Related articles |
---|
Introducing new operators (was: Re: Scientists as Programmers) fjh@munta.cs.mu.OZ.AU (1992-09-08) |
Re: Introducing new operators (was: Re: Scientists as Programmers) drw@euclid.mit.edu (1992-09-11) |
Re: Introducing new operators (was: Re: Scientists as Programmers) kers@otter.hpl.hp.com (1992-09-11) |
Newsgroups: | comp.compilers |
From: | drw@euclid.mit.edu (Dale R. Worley) |
Organization: | MIT Dept. of Tetrapilotomy, Cambridge, MA, USA |
Date: | Fri, 11 Sep 1992 18:11:33 GMT |
Followup-To: | comp.compilers |
References: | <1992Sep3.112944.20996@dbsun.uucp> 92-09-053 |
Keywords: | parse, design, algol68 |
fjh@munta.cs.mu.OZ.AU (Fergus James HENDERSON) writes:
>If your compiler uses ANY kind of table-driven parsing scheme, it is
>next to impossible to allow programmer-defined operators. ...
I think that "next to impossible" is perhaps overstating the case a
little. If you have a small number of precedence levels (eg. Haskell has
only 10 or 16 I think), then it is quite possible to code up each of these
precedences as a production in the grammar.
Yes.
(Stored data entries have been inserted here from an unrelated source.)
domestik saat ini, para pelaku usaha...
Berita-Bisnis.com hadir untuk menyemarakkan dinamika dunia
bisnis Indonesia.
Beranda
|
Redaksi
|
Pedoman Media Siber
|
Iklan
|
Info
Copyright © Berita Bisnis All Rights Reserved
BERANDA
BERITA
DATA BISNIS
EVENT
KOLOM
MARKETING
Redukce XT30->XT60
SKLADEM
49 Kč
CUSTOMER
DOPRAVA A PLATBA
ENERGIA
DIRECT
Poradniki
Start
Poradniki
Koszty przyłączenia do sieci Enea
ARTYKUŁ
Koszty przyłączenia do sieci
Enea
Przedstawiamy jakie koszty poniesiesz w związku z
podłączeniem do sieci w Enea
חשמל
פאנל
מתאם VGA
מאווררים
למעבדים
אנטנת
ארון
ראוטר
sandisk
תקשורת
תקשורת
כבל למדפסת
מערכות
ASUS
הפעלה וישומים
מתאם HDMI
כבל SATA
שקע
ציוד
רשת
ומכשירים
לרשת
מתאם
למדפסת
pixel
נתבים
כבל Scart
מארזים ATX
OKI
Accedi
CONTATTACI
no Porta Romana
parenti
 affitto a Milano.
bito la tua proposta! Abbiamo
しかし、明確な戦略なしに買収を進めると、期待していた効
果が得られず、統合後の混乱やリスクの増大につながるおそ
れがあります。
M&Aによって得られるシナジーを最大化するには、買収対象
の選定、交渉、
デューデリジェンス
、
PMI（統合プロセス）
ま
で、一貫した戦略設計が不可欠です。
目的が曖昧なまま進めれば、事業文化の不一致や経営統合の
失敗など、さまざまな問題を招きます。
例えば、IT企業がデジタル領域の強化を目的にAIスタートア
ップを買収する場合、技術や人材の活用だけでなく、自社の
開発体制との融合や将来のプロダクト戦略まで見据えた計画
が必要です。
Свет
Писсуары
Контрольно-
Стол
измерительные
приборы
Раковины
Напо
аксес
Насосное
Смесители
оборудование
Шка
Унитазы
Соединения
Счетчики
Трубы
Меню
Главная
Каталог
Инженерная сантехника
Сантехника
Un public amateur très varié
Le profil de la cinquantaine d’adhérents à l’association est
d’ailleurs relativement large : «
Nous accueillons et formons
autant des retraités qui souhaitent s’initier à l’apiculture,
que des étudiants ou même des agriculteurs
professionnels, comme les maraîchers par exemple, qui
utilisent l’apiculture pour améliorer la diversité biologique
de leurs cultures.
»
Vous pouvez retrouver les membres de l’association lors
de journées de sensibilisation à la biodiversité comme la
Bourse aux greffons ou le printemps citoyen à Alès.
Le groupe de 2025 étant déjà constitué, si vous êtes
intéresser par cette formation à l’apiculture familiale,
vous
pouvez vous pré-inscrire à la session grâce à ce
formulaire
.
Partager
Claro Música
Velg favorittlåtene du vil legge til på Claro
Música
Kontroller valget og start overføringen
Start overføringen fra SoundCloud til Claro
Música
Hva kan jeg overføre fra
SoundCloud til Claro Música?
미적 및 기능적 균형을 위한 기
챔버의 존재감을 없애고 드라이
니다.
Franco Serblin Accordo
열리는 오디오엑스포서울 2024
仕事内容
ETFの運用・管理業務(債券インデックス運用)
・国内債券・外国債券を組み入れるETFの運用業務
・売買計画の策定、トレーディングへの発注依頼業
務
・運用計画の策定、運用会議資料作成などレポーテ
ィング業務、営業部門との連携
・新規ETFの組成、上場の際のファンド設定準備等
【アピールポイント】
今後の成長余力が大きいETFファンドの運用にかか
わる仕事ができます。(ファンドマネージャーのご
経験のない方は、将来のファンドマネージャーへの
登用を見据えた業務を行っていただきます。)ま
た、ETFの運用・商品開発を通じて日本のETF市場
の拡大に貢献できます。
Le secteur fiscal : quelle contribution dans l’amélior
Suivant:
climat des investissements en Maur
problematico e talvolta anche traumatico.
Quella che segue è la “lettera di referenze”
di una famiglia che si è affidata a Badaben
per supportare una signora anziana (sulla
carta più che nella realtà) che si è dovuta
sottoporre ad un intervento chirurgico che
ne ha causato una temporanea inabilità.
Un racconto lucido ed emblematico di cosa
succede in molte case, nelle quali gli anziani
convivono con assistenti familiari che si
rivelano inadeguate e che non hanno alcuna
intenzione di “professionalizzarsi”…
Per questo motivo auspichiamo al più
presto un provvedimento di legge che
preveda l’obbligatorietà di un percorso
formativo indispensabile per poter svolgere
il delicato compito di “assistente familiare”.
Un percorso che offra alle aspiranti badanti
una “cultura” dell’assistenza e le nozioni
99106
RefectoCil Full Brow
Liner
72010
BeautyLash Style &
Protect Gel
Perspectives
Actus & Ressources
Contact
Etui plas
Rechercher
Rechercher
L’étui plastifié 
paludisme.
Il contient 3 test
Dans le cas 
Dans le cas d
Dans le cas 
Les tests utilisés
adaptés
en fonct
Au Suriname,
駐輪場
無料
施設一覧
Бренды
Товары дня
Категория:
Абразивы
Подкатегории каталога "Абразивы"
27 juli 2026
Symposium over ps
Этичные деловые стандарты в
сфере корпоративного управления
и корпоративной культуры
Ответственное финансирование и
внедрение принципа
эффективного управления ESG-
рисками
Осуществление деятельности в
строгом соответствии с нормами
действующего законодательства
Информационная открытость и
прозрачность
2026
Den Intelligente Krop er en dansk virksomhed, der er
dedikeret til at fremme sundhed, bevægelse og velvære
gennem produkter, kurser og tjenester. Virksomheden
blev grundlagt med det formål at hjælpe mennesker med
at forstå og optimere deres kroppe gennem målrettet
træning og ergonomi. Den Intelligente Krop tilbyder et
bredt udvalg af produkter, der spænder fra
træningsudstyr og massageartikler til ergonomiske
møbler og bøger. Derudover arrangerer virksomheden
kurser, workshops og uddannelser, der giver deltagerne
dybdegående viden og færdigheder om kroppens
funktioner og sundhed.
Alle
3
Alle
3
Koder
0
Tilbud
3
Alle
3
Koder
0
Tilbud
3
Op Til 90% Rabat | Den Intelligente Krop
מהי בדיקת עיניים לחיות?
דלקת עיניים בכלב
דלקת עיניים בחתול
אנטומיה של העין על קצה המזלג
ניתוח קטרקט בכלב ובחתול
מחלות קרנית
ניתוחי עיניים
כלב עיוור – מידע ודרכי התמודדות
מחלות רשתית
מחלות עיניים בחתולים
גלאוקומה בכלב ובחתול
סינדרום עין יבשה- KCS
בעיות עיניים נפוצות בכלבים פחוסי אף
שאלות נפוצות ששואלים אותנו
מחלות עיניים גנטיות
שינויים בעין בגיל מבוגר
I once wrote an Algol 68 front-end, and the scanner simply
translated all operators into one of 11 tokens (ten tokens for the ten
precedence levels of binary operators and one token for unary operators).
The tricky part was that Algol 68 allows one to use a user-defined
operator before declaring it, so you have to pre-scan the text to build
the part of the symbol table that defines the operator precedences, and
then on a second pass actually parse the expressions.